◆ INFORMATION SHOWN ◆

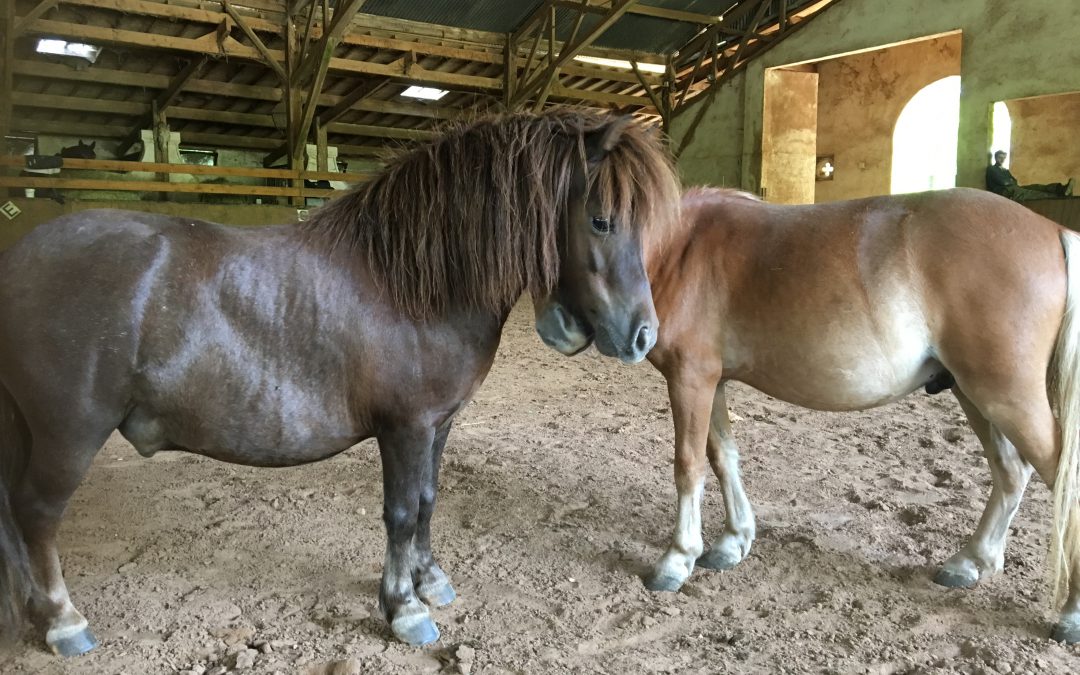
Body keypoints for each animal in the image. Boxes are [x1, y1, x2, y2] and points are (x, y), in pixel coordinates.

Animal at [0, 110, 678, 652]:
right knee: (36, 513)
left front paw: (430, 582)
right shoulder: (405, 427)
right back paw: (62, 621)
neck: (414, 283)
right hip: (68, 434)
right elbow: (401, 512)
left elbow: (428, 500)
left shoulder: (438, 425)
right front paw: (403, 609)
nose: (643, 336)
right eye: (601, 220)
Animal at [548, 185, 1080, 643]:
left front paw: (677, 560)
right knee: (1011, 472)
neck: (683, 248)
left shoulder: (689, 378)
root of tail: (1053, 230)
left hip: (1003, 394)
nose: (559, 329)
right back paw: (970, 562)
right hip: (974, 393)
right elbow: (724, 458)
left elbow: (689, 465)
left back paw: (1068, 613)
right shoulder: (712, 381)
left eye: (599, 222)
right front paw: (733, 542)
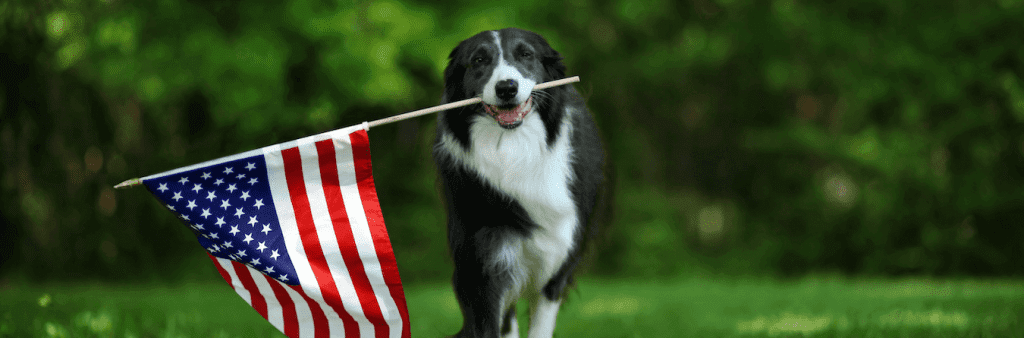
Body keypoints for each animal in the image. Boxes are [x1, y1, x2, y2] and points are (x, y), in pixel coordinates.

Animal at [434, 28, 606, 338]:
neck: (514, 150)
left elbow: (541, 325)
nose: (506, 88)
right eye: (479, 60)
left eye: (526, 55)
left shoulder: (557, 263)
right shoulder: (482, 265)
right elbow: (490, 323)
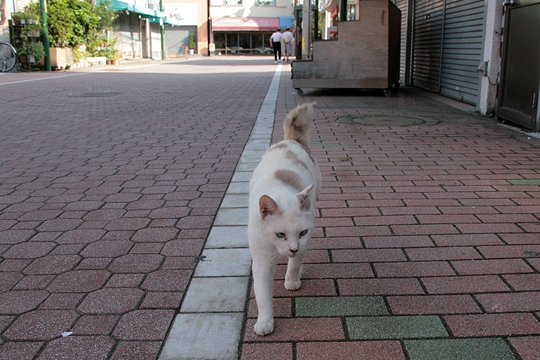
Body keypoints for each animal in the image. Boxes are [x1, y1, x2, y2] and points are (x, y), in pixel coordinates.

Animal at [249, 101, 320, 334]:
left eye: (302, 232)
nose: (293, 248)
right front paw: (264, 322)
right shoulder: (261, 259)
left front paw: (292, 280)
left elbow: (295, 264)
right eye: (280, 234)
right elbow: (262, 295)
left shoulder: (305, 240)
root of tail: (291, 140)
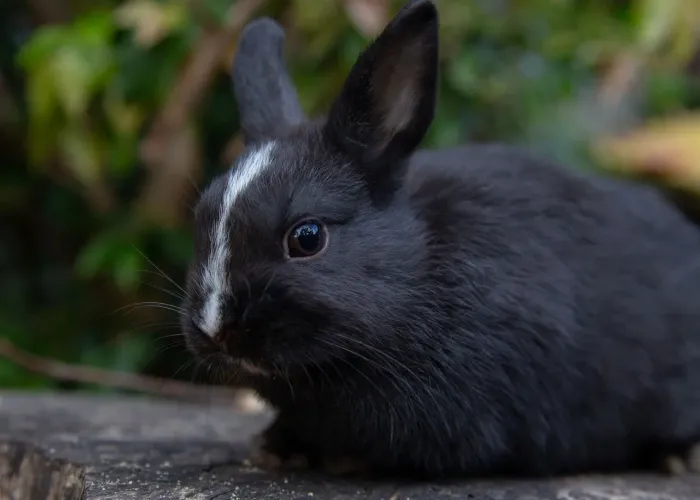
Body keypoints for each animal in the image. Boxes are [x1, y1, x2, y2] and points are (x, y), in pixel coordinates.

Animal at [181, 0, 700, 480]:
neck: (418, 275)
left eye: (307, 237)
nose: (216, 329)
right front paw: (276, 447)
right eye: (202, 218)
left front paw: (339, 458)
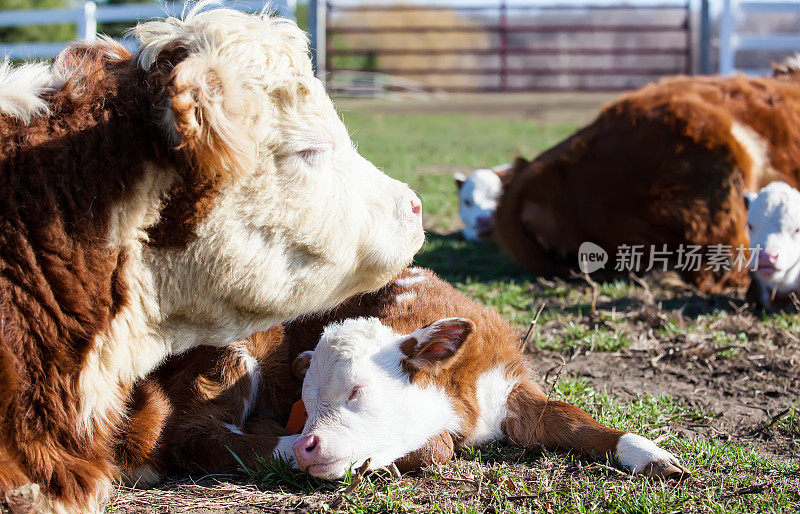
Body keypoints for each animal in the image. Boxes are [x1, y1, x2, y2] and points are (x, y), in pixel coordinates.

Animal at [117, 268, 688, 484]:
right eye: (308, 400)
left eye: (357, 389)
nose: (308, 443)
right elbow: (439, 450)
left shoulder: (512, 391)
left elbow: (571, 419)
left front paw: (651, 453)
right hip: (232, 354)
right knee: (197, 433)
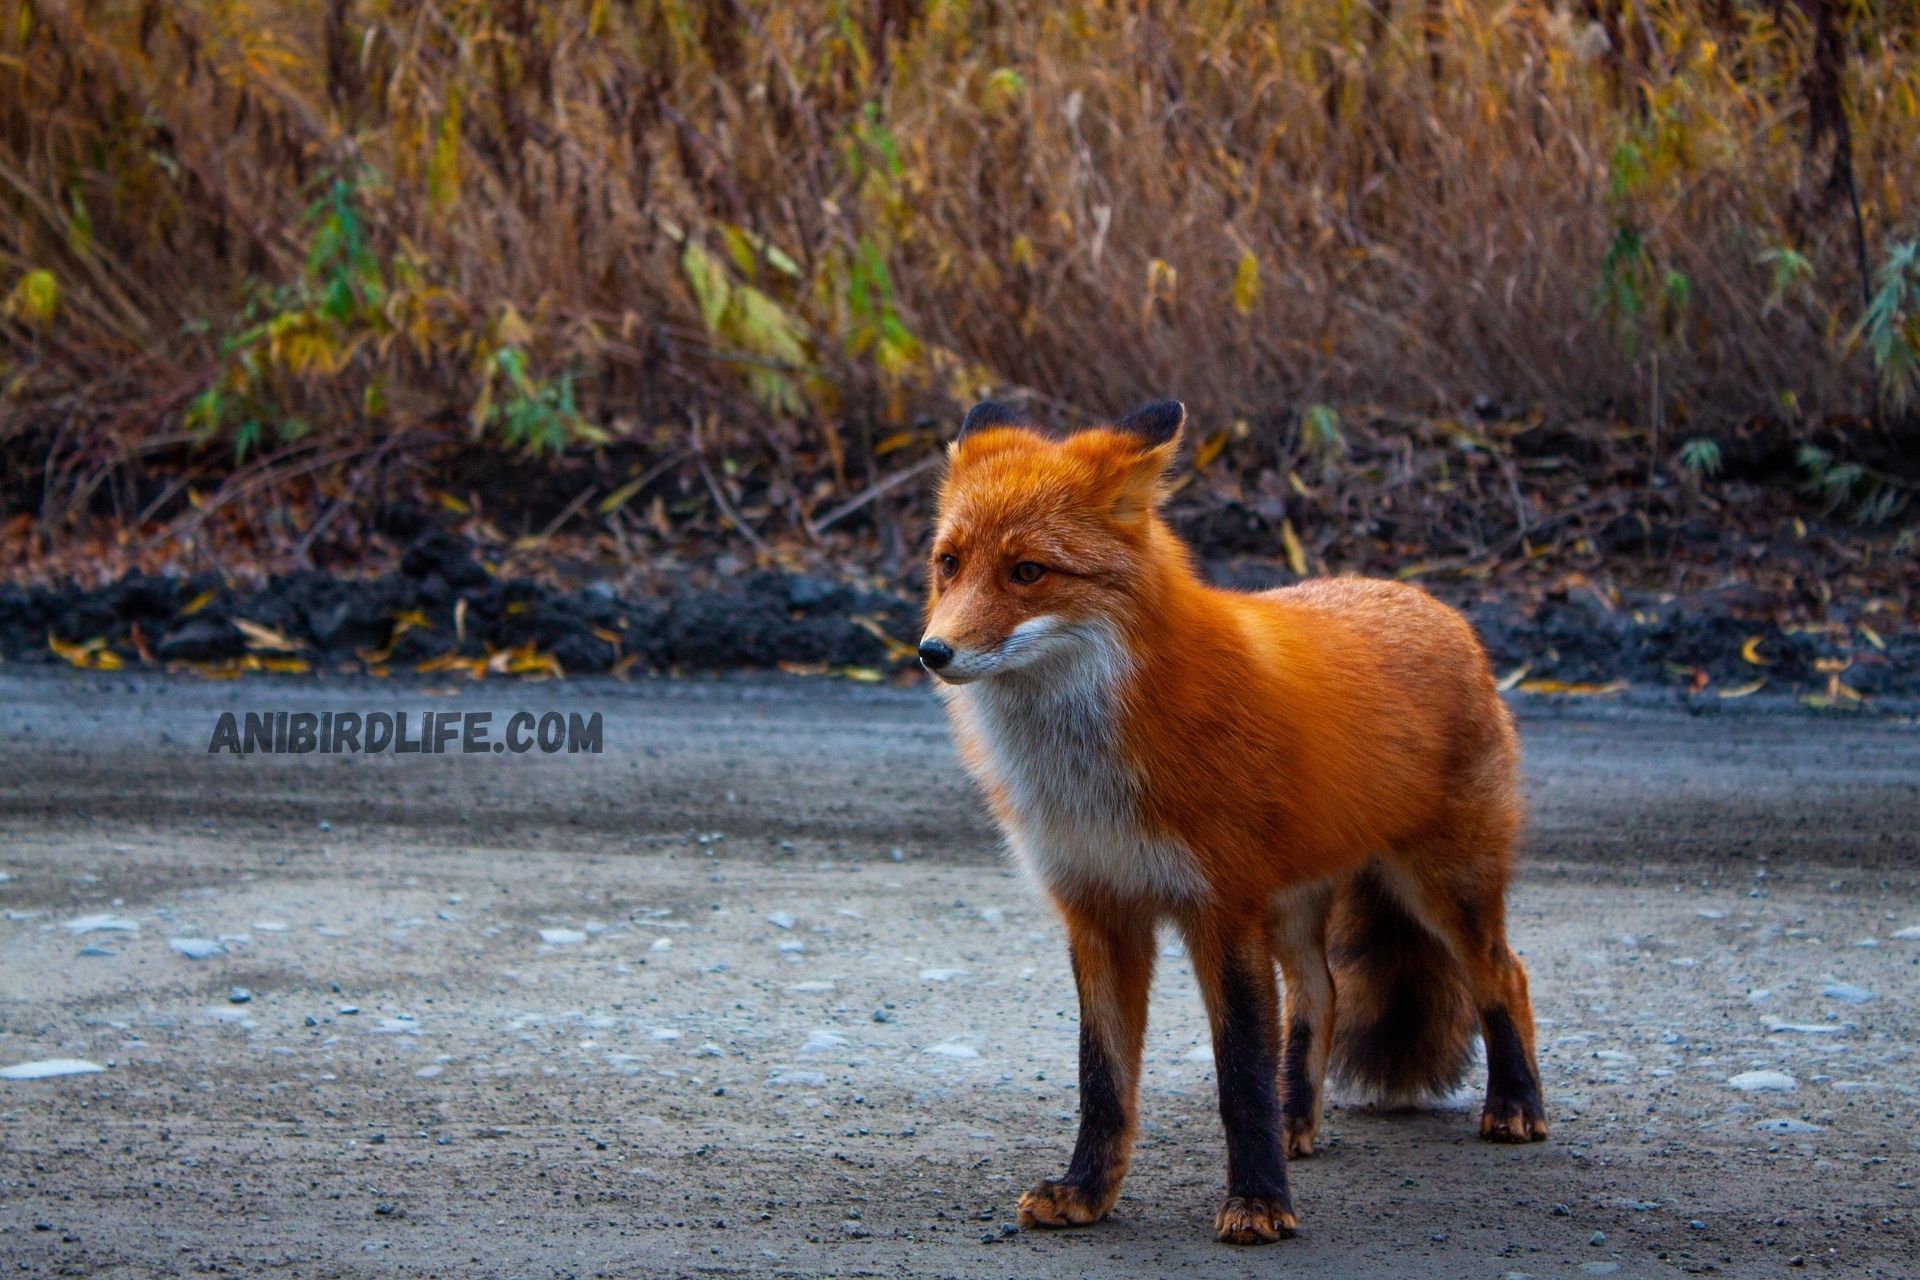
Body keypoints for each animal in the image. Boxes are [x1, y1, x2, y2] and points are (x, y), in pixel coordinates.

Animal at [913, 397, 1543, 1243]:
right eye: (949, 563)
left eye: (1027, 572)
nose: (932, 651)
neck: (1088, 770)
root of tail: (1433, 604)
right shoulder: (1099, 909)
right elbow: (1102, 1079)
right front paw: (1086, 1192)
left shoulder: (1222, 909)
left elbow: (1240, 1075)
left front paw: (1259, 1204)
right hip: (1298, 905)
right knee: (1321, 997)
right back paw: (1297, 1120)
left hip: (1444, 886)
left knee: (1504, 974)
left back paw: (1515, 1105)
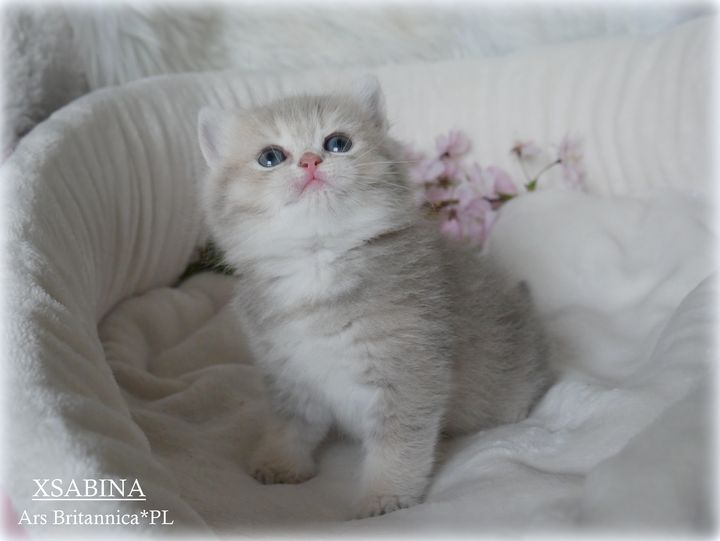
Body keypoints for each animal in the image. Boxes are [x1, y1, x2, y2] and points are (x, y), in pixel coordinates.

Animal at [196, 78, 554, 519]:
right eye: (270, 157)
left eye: (337, 143)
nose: (311, 161)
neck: (319, 268)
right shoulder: (289, 372)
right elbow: (289, 423)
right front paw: (281, 462)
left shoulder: (411, 370)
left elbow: (398, 443)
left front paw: (385, 496)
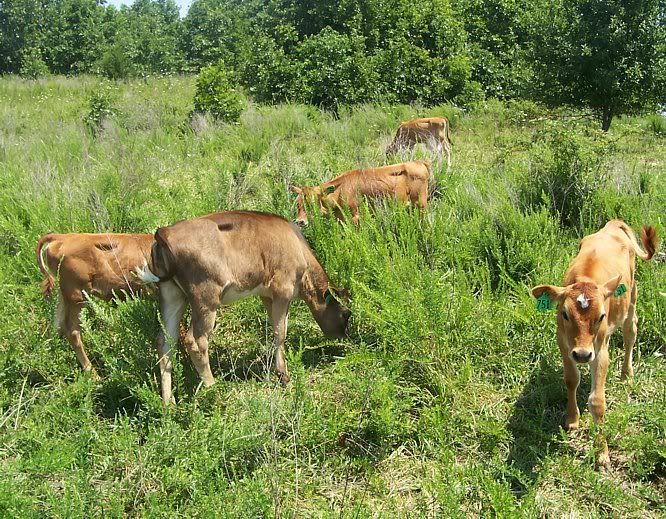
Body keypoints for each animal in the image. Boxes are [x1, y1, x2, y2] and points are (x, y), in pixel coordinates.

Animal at [37, 232, 156, 375]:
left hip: (64, 296)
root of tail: (62, 236)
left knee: (56, 327)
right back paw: (92, 374)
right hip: (76, 296)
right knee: (72, 332)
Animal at [136, 211, 351, 405]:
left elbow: (274, 329)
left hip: (172, 296)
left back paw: (168, 404)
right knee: (195, 341)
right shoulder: (283, 289)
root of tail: (164, 232)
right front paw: (284, 377)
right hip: (205, 298)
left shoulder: (267, 295)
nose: (345, 339)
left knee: (165, 342)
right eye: (346, 314)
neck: (298, 247)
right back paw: (214, 390)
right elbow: (280, 332)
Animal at [289, 160, 431, 226]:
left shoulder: (356, 217)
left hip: (421, 204)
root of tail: (418, 162)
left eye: (312, 203)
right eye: (298, 204)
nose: (300, 222)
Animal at [531, 220, 658, 467]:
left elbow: (597, 401)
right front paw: (572, 419)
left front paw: (601, 452)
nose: (581, 355)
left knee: (630, 332)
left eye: (601, 316)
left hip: (632, 297)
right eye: (564, 314)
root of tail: (614, 224)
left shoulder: (600, 351)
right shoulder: (563, 343)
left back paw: (627, 374)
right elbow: (571, 379)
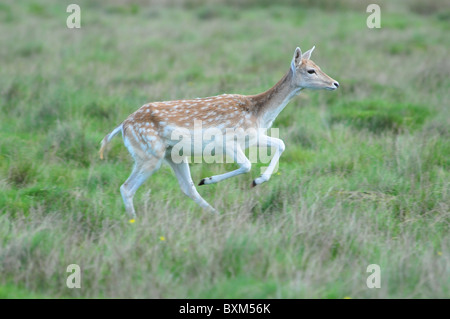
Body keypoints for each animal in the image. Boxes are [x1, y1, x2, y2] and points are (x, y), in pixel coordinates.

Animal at [99, 46, 338, 221]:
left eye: (317, 65)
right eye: (311, 70)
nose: (335, 83)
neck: (259, 113)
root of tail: (122, 126)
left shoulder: (253, 136)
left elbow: (281, 143)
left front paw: (258, 180)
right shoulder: (227, 141)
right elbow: (247, 165)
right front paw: (215, 179)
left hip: (172, 155)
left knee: (187, 187)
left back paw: (214, 212)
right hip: (149, 154)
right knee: (127, 188)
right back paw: (135, 222)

◆ PROBLEM TO WORK ON ◆
Would you please reproduce the entries above, starting at the line with "right back paw: (62, 621)" and stopping after the line with "left shoulder: (512, 391)"? Omit any pictures.

◆ OUTPUT OF THE EXERCISE ◆
right back paw: (62, 621)
neck: (414, 283)
right hip: (68, 434)
right elbow: (401, 512)
left elbow: (428, 500)
left shoulder: (438, 425)
right front paw: (403, 609)
nose: (643, 336)
right eye: (601, 220)
Animal at [548, 185, 1080, 643]:
left front paw: (677, 560)
right knee: (1011, 472)
neck: (683, 248)
left shoulder: (689, 378)
root of tail: (1053, 230)
left hip: (1003, 394)
nose: (559, 329)
right back paw: (970, 562)
right hip: (974, 393)
right elbow: (724, 458)
left elbow: (689, 465)
left back paw: (1068, 613)
right shoulder: (712, 381)
left eye: (599, 222)
right front paw: (733, 542)
Body keypoints for each animal in the image. Boxes are [x1, y1, x2, y2] and points are (x, y), in pixel coordinates.

Animal at [434, 28, 606, 338]:
neck: (514, 150)
left elbow: (541, 325)
nose: (506, 88)
right eye: (479, 60)
left eye: (526, 55)
left shoulder: (557, 263)
right shoulder: (482, 265)
right elbow: (490, 323)
Body keypoints for each animal in the image. Boxes are [x1, y1, x2, y2] and points are (x, y), in pixel coordinates.

Animal at [249, 101, 320, 334]:
left eye: (302, 232)
nose: (293, 248)
right front paw: (264, 322)
right shoulder: (261, 259)
left front paw: (292, 280)
left elbow: (295, 264)
right eye: (280, 234)
right elbow: (262, 295)
left shoulder: (305, 240)
root of tail: (291, 140)
Body keypoints for each animal in the image. Boxes are [x1, y1, x2, y2] and points are (x, y), in pixel coordinates.

Animal at [181, 0, 700, 480]:
neck: (418, 275)
left eye: (307, 237)
nose: (216, 329)
right front paw: (276, 447)
right eye: (202, 218)
left front paw: (339, 458)
Body keypoints for each animal in the image. Boxes are [x1, y1, x2, y2] and points are (x, y), in pixel coordinates.

Animal at [117, 268, 688, 484]:
right eye: (308, 400)
left eye: (357, 389)
nose: (308, 443)
right elbow: (439, 450)
left shoulder: (512, 391)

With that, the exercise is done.